Backpropagation Through Time

musashi14 · January 16, 2022, 2:20am

I think there should be a 1/2 term for both parts of the sum. That 1/2 term goes away when you keep going to the recurrence in 8.7.7.

yoya989 · April 5, 2022, 3:11pm

Hi,
The “+” sign is correct after applying the chain rule for one independent variable.
Suppose that

x = g(t) is differentiable function of t
z = f(x, t) is differentiable function of x and t

Then, z = f( g(t),t ) is differentiable function of t and its derivative is:

d(z)/d(t) = partial(z) / partial(x) . d(x)/d(t) + partial(z) / partial(y)

Back to the recurrent computation, as stating in the text that h_t depends on h_{t-1} and w_h while h_{t-1} also depends on w_h. Thus, if we see:

h_t as z
h_{t-1} as x
w_h as t

we will have the formula 8.7.4.

LW_Tuck · September 5, 2022, 5:52pm

I am also confused about this. Didn’t the first section discuss how dh_t / dW_hx needed to take into account the use of W_hx in the hidden states leading up to h_t?

leeauk21 · December 27, 2022, 1:04pm

Hi I think BPTT from 9.7.14 - 9.7.15 is wrong

ssjam331 · February 19, 2023, 6:39pm

I don’t know why the notation choice of this section is so bad.
Since h_t = f(x_t, h_(t-1), w_h), we can cancel the left term of Equation 8.7.4 with the first term of the right terms, making the last term of the right terms equal to zero.
All these nonsenses comes from the failed notation.
Although the authors state that the mathematical notation here does not explicitly distinguish between scalars, vectors, and matrices, this rather makes it hard to understand.
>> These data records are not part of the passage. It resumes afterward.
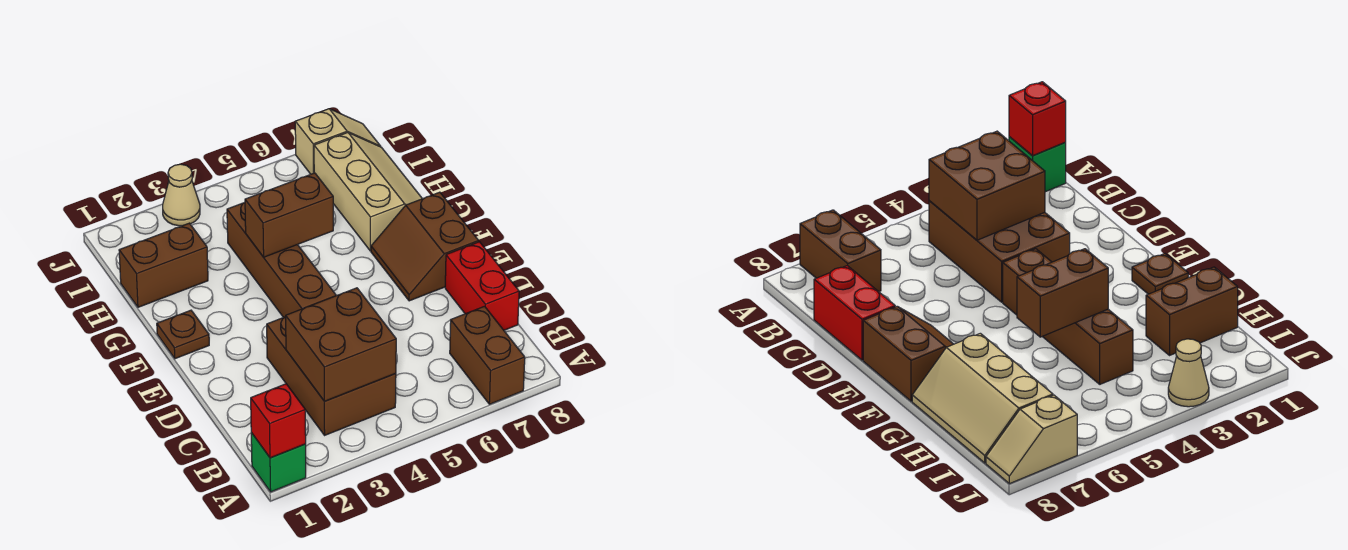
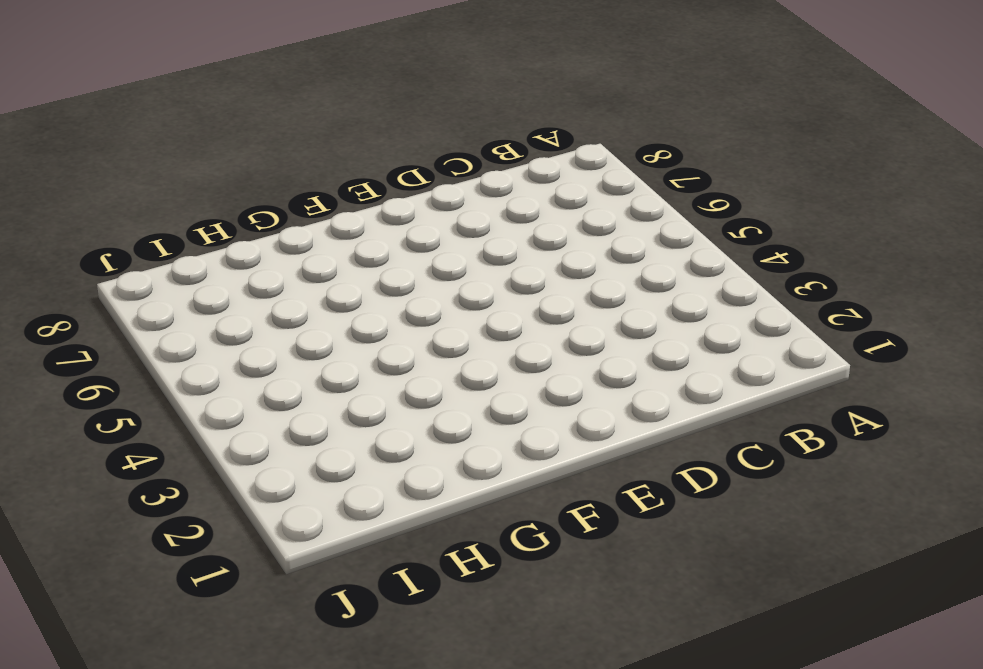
none -> green brick A1 level 1
none -> brown brick A7:B7 level 1
none -> brown brick B3:D4 level 1

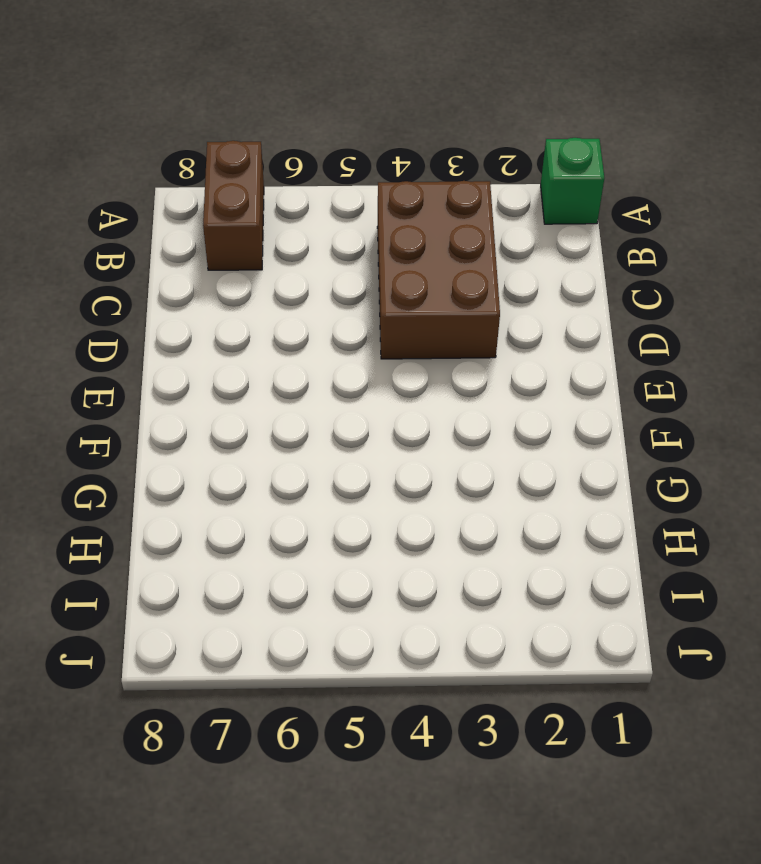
none -> red brick C8:D8 level 1
none -> brown brick E4:H4 level 1
none -> brown slope E7:F8 level 1 top 8

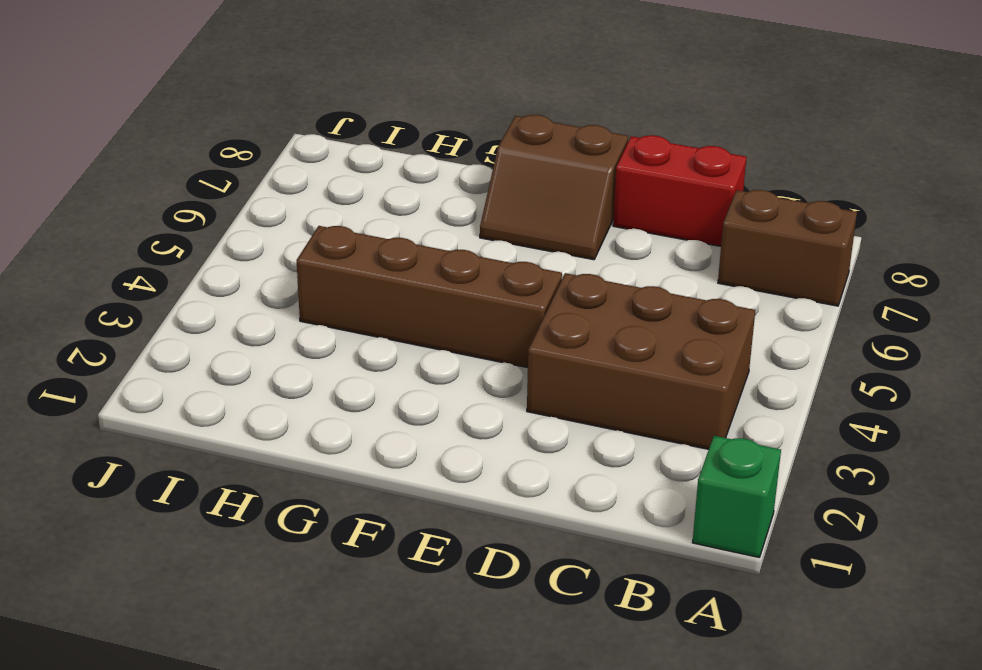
none -> brown plate F1 level 1
none -> tan slope G7:I8 level 1 top 7
none -> brown brick H1:H2 level 1

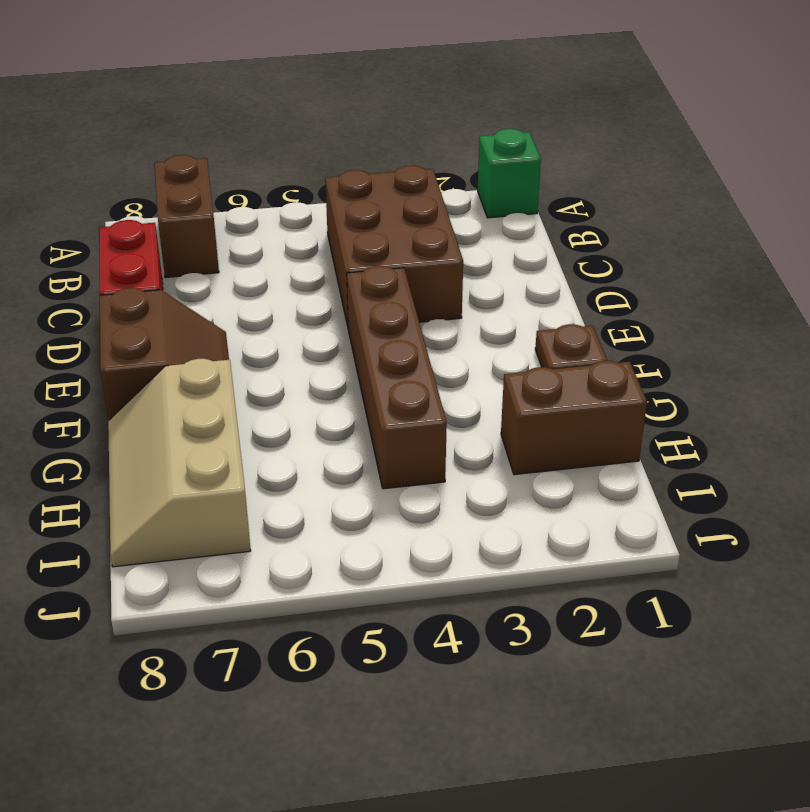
none -> tan cone J3 level 1
none -> tan slope J7:J8 level 1 top 7
none -> red brick A1 level 2

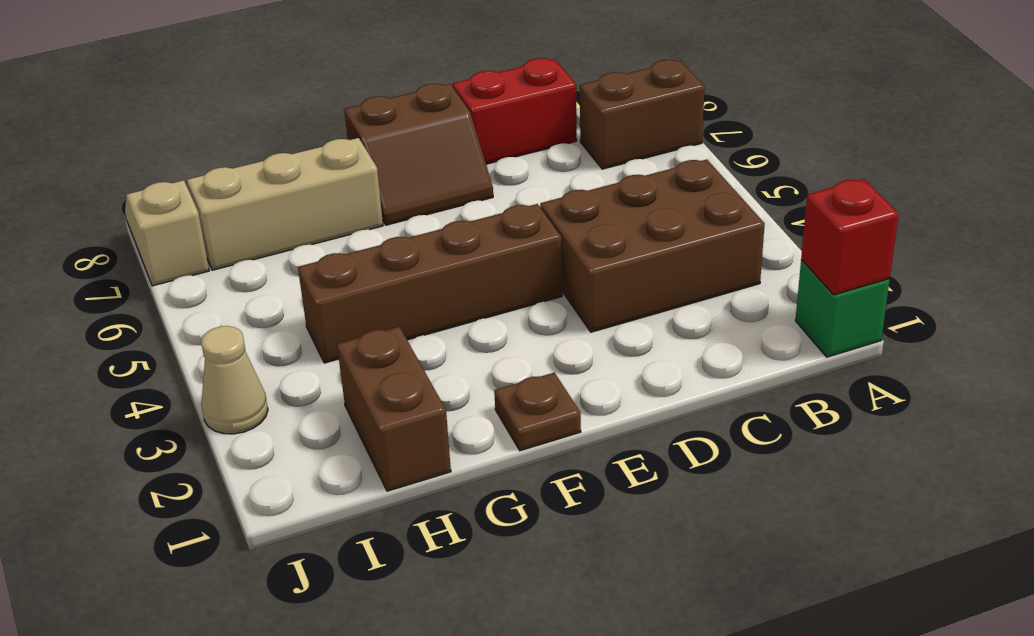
none -> brown brick B3:C4 level 2
none -> brown brick G4:G5 level 2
Xingqiu_He · April 25, 2023, 1:16pm

The author mis-used the total derivative with the partial derivative. The LHS of the equation should use total derivative symbol.
For chain rule with multi-variable functions, check (14.5.1) in the following link: 14.5: The Chain Rule for Multivariable Functions - Mathematics LibreTexts.

pandalabme · September 5, 2023, 2:57am

My solutions to the exs: 9.7

JH.Lam · October 13, 2023, 4:03pm

Great question . I found this issue too.
I think the first derivatives in section 8.7.1 is redundant to 8.7.2, and both are not consistent . so I mainly focus the latter

JH.Lam · October 13, 2023, 4:47pm

although it’s apparently wrong, I don’t think it can be fixed by simply replacing ‘+’ by ‘=’ . since Wh acts on both Xt and H[t-1] , that means this formula will loss one partial derivative w.r.t Xt. instead , I like the derivatives in section 8.7.2 .

Tianqi_Zhu · January 24, 2024, 4:38am

this formular is correct wh has dependency on xt, because we concat wt with ht-1, so this part try to calculate derivative base on current xt.
remember, this is just a intuition as suggested in the beginning of this chapter

no_name · June 28, 2024, 9:27pm

Sorry, I’m confused about something.

Why is that the derivative

depends on h_t and h_(t+1) only? If we perturb h_t, we change h_(t+1), but also h_(t+2), and so on. How can we stop at h_(t+1)? What am I missing here?

Thanks for the help.

LyricsGo · July 15, 2024, 12:48pm

depends on o_t and h_(t+1)，take h2 for example. you need to understand the chain

psl-schaefer · December 31, 2024, 10:47am

It has been noted by others, but equation 9.7.4 cannot be correct. I think this does not help at all to build intuition if there are such errors.